YOUR ASSIGNMENT:
Return the data below unchanged, without images.

DATASET EXCERPT:
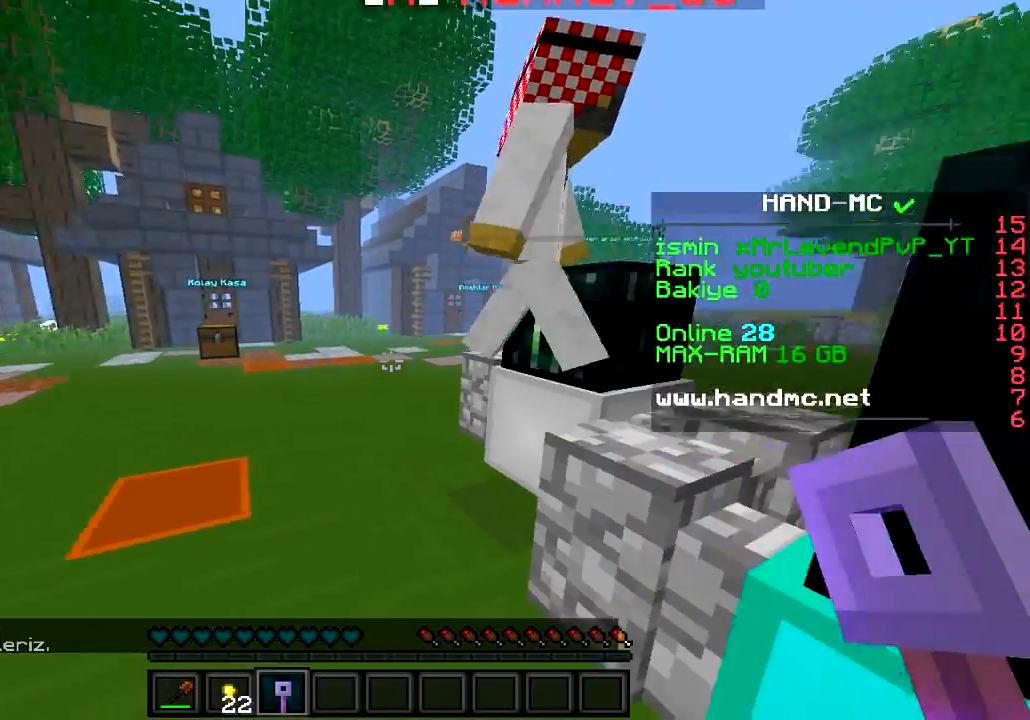
{"keys": [], "events": [[166, "d", "up"]]}
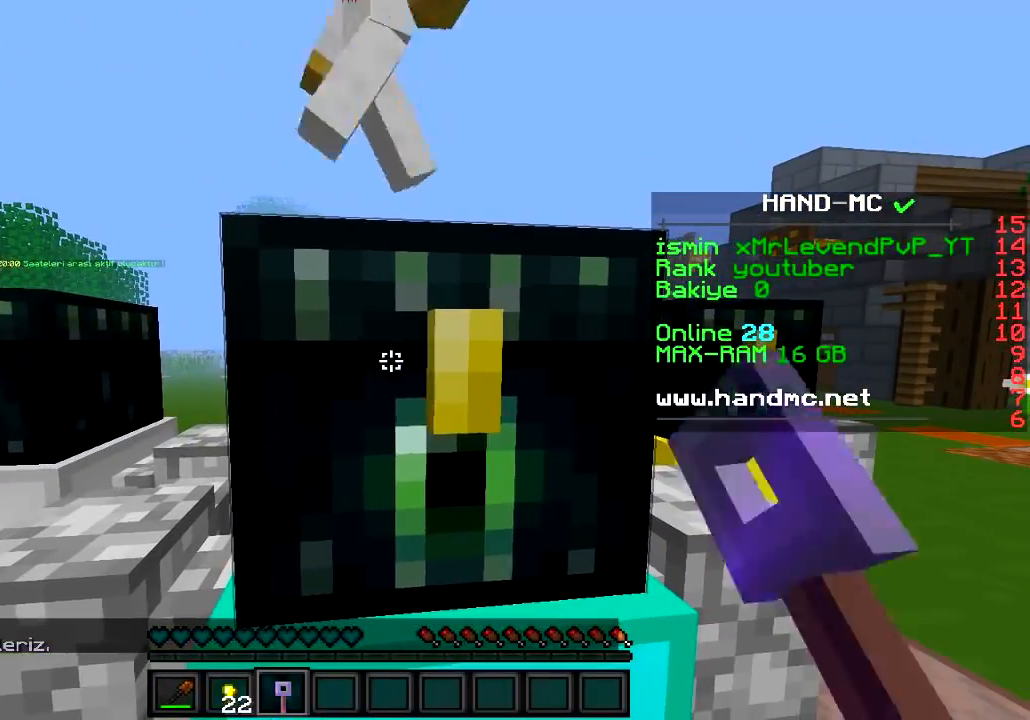
{"keys": [], "events": []}
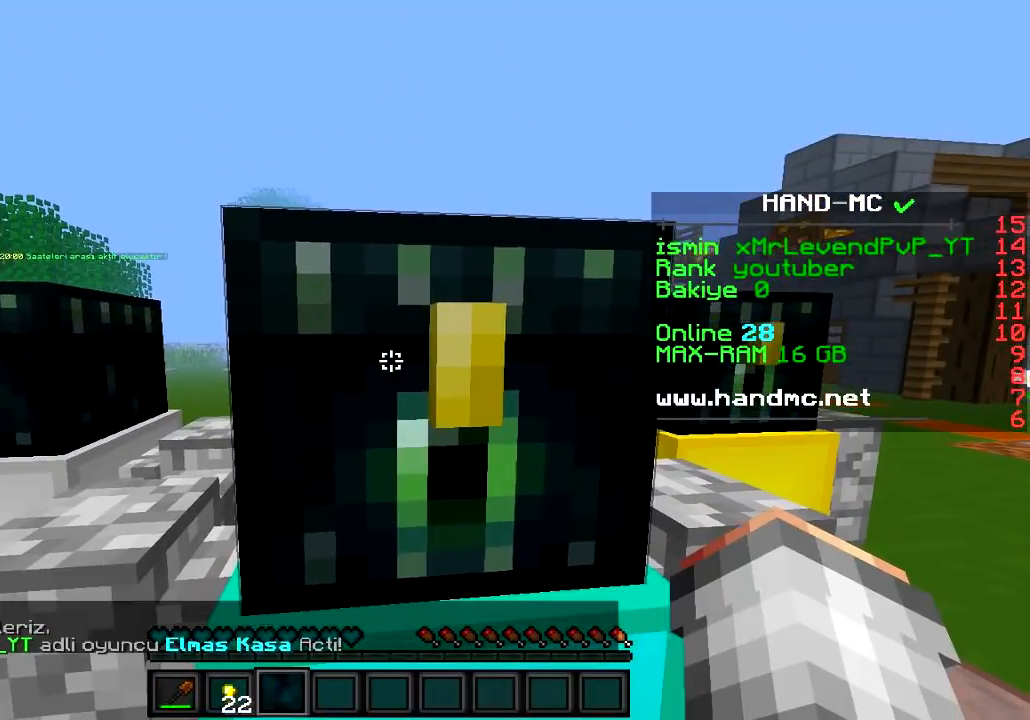
{"keys": ["s"], "events": [[183, "s", "down"]]}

RESULT OF THE TASK:
{"keys": [], "events": [[166, "d", "up"]]}
{"keys": [], "events": []}
{"keys": ["s"], "events": [[183, "s", "down"]]}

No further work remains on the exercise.